You can easily spot the bold black text, split over several runs, but what you haven’t seen before are the properties of the third run: “<w:i/>”, and “<w:iCs/>”. What do these cryptic codes mean? If you scroll back to the begining of this article, you will see that “.doc” is in italics; even if you don’t know about the “<i>” tag in HTML, it isn't a great leap of faith to think that, perhaps, <w:i> might mean “italics”, and it does. There are some rather complex rules for italic formatting when applied via styles but when applied, as here, as direct formatting to the text, everything is as straightforward as it appears.
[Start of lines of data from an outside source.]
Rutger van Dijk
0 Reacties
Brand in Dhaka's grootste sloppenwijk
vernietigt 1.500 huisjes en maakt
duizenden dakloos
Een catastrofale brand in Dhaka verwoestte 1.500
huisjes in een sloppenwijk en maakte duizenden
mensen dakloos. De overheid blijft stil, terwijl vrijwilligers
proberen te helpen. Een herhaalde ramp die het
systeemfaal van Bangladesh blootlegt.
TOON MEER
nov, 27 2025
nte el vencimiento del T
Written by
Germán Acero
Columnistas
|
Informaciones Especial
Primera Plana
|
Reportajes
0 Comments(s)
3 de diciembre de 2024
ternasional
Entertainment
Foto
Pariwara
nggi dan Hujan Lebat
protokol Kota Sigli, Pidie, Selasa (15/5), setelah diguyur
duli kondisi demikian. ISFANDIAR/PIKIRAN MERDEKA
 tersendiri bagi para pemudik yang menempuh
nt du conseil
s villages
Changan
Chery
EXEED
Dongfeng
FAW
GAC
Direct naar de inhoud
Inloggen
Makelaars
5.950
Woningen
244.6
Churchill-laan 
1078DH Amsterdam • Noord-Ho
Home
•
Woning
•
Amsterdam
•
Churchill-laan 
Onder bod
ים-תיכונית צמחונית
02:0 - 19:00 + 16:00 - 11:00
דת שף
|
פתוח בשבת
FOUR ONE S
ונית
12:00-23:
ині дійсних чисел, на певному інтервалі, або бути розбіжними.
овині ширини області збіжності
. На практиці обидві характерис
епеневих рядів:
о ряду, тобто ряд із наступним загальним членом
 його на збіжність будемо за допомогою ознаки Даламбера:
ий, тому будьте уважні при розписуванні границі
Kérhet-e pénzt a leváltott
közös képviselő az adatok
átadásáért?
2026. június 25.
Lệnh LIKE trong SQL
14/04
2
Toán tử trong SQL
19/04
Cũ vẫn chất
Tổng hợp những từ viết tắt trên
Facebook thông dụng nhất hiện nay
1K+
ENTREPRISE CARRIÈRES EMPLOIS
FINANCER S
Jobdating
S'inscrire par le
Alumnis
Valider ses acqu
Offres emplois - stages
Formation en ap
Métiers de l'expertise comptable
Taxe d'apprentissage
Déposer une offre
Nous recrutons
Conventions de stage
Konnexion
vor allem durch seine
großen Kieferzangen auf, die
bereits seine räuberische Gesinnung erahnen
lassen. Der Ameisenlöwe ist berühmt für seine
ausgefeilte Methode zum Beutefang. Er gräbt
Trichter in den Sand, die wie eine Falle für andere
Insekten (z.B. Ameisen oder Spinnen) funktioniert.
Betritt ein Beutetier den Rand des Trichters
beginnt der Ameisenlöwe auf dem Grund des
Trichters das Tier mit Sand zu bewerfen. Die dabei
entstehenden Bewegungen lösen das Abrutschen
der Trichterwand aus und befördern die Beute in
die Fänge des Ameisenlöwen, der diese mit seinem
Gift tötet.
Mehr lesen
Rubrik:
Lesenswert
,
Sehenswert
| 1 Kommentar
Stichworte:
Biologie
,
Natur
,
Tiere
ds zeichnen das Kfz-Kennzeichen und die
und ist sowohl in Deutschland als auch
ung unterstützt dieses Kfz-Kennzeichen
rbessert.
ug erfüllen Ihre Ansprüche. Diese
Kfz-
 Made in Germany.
The “<w:iCs/>” tag is applying no obvious formatting to the text, and, indeed, is applying no ‘un-obvious’ formatting either! Although it is not impossible to guess, it would be quite inspired guesswork that led you to the discovery that the “Cs” suffix on the tag refers to Complex Scripts. Word has separate styling attributes for what it considers simple (or Latin) scripts, and complex (generally, Asian) scripts, as can be seen in, for example, the “Format Font” Dialog. Although there is no text here in any complex script, and no instruction to format as though the script were complex (which can happen), Word has, nonetheless, and probably correctly, explicitly set italics to be applied to any complex script that may be inserted here. Although there are no examples in my document, bold formatting uses similar tags: “<w:b/>”, and <w:bCs/>

Move a little further through the paragraph and you will see the last thing I want to look at here: the hyperlink. This is a run of text like all the others, with a property of the “Hyperlink” style, but it is enclosed within a “<w:hyperlink/>” element. There is nothing here that indicates where the hyperlink goes to. This information is buried elsewhere in another file within the zip archive and it is time to examine the contents of some of the other files and how all the elements that make up a Word Document hang together.

That is enough for a first look. I will write more about hyperlinks, as aready said, and Styles, later, but, in order to understand you need to know something of the basic structure of what are called Packages. I have already mentioned them briefly in my notes about uncompressing Word documents, but will explain more fully in my next outing (which I will link to from here when I have written it!)